Advantages of Tack Welding
- These temporary welds hold parts together in a solid joint geometry
- Allows quick disassembling if necessary
- You can weld without using bulky fixtures
- It’s possible to hold the joint together in tight spaces
- Sets and maintains the joint gap
- Provides mechanical strength against base metal weight if moved
- It helps to prevent distortion during welding
- It’s relatively easy to do once you know all the pitfalls of tacking
- All materials can be welded, can also be tack welded
Disadvantages of Tack Welding
- Improper tack weld configuration can impair joint quality.
- It makes slag entrapment in the final weld easier.

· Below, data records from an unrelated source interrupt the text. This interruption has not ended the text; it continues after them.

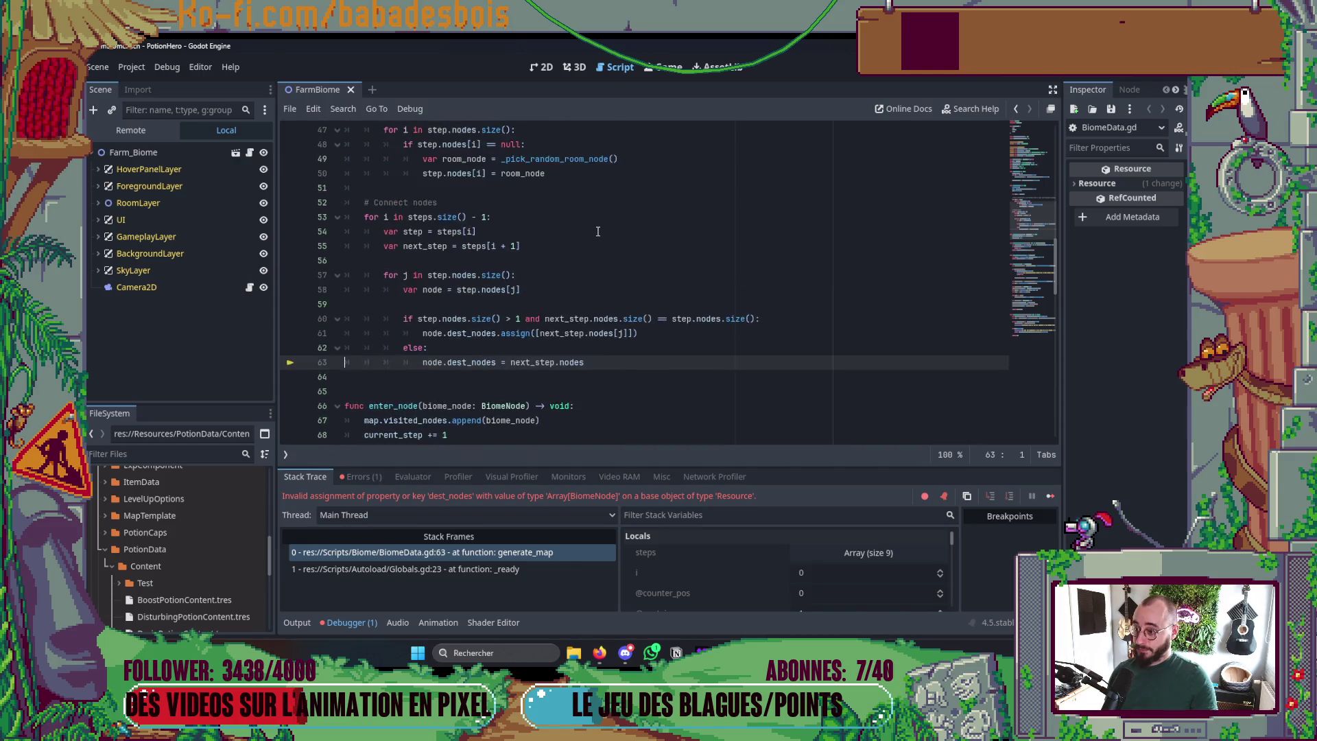
{"action": "scroll", "coordinate": [934, 164], "scroll_direction": "up", "scroll_amount": 11}
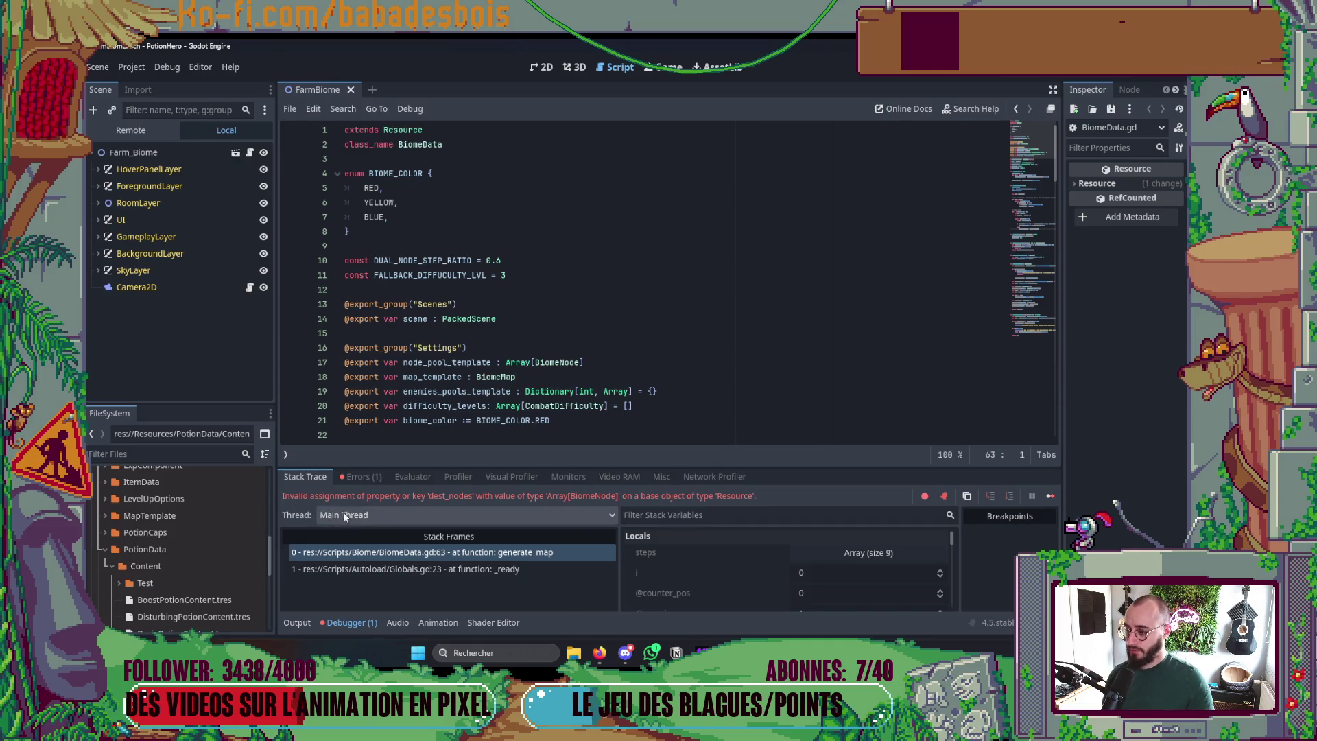
{"action": "scroll", "coordinate": [457, 370], "scroll_direction": "down", "scroll_amount": 1}
{"action": "scroll", "coordinate": [457, 371], "scroll_direction": "down", "scroll_amount": 15}
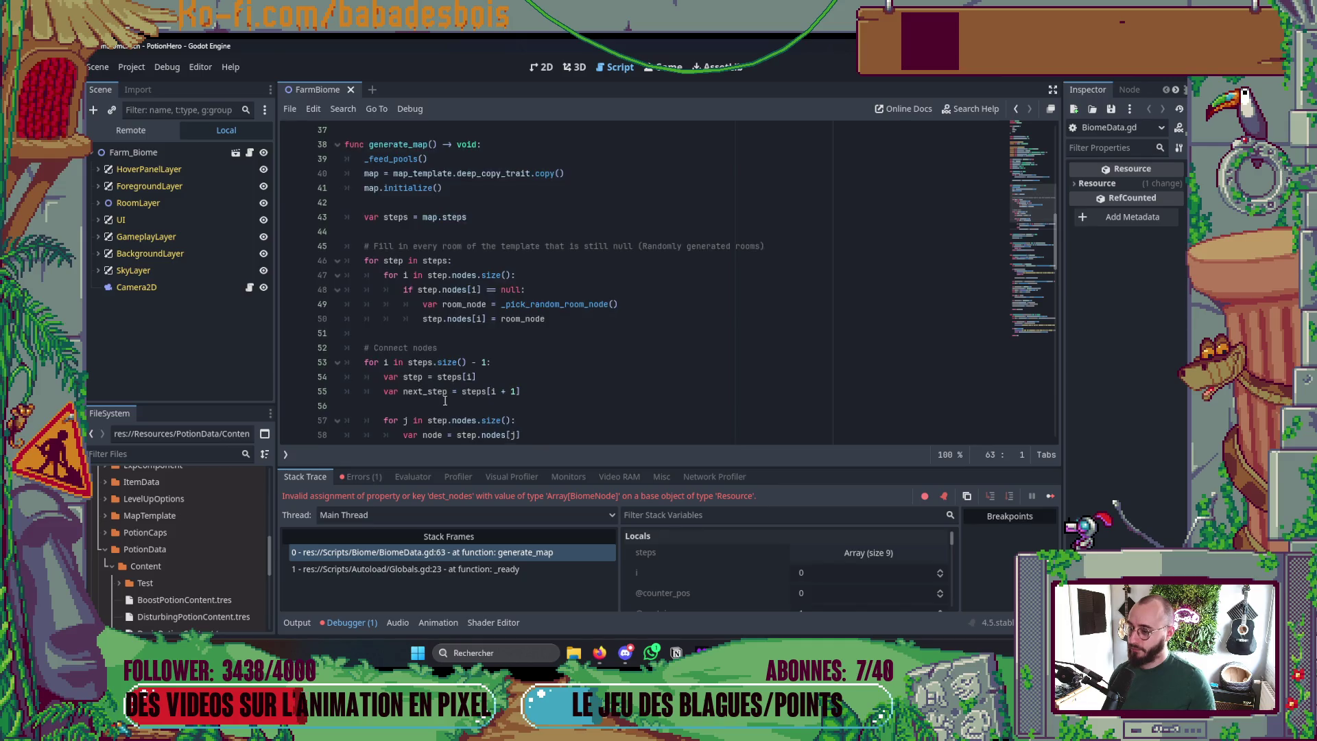
{"action": "scroll", "coordinate": [463, 342], "scroll_direction": "up", "scroll_amount": 2}
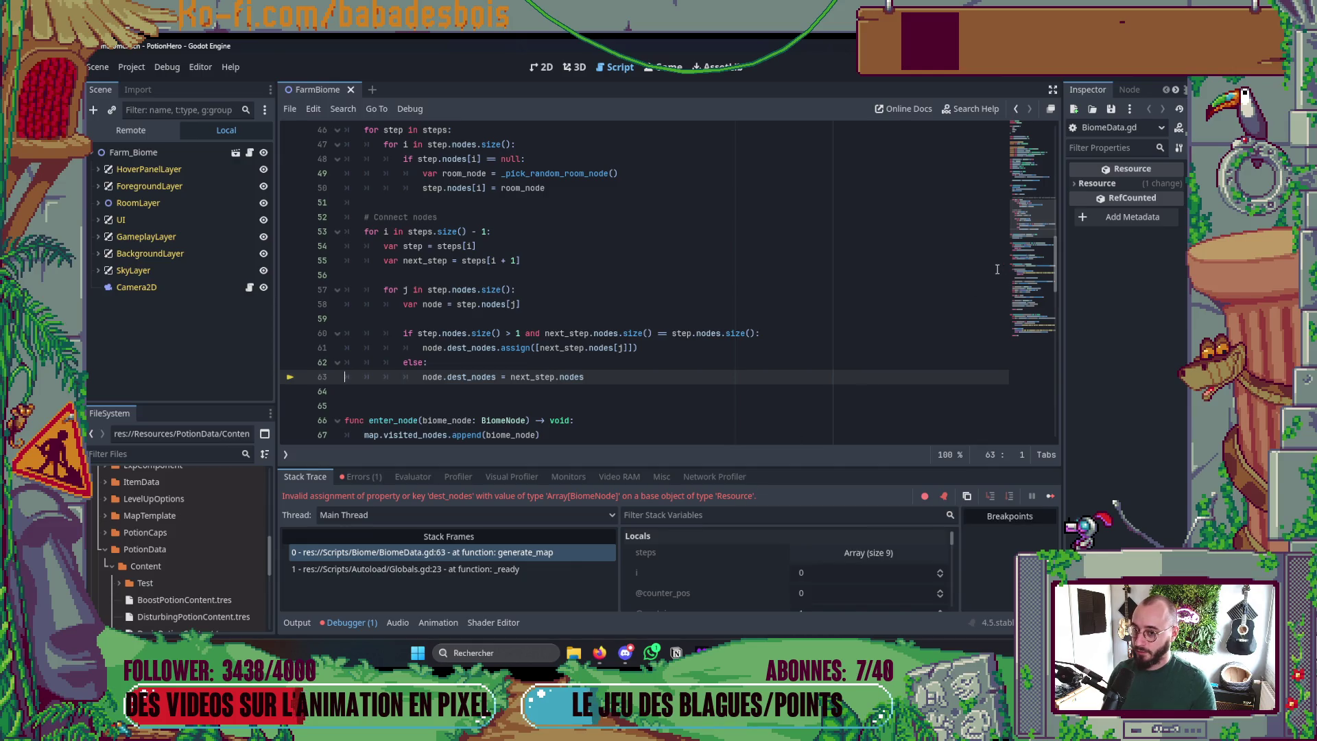
{"action": "left_click_drag", "start_coordinate": [1038, 224], "coordinate": [1036, 107]}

- Exacerbates buildup of weld oxides.
- Requires post-tack weld cleaning.
- Hard and brittle steel requires special tack welding procedures because it can cause hard and crack-sensitive spots. Only qualified welders should work on these steels.
- Removing tack welds that cause a hard spot on specialty steels causes invisible cracks in the underlying metal. So, unskilled operators may accidentally create a big problem down the line.
- Tack welds introduce rapid, localized heating and cooling, which some materials don’t handle well.
Tack welding is easy to do when you know the proper techniques. Making a single tack weld is easy. But where most people go wrong is in the order of placing the tacks.
Ensure that the tack welds and heat input are evenly spaced and spread out, and you’ll prevent most tack welding issues.
Also, find a good balance between the number of tack welds and their size. This may take some trial and error.
So, practice on scrap metal if making tack welds for the first time. You’ll be able to determine the suitable tack weld configuration every time with experience.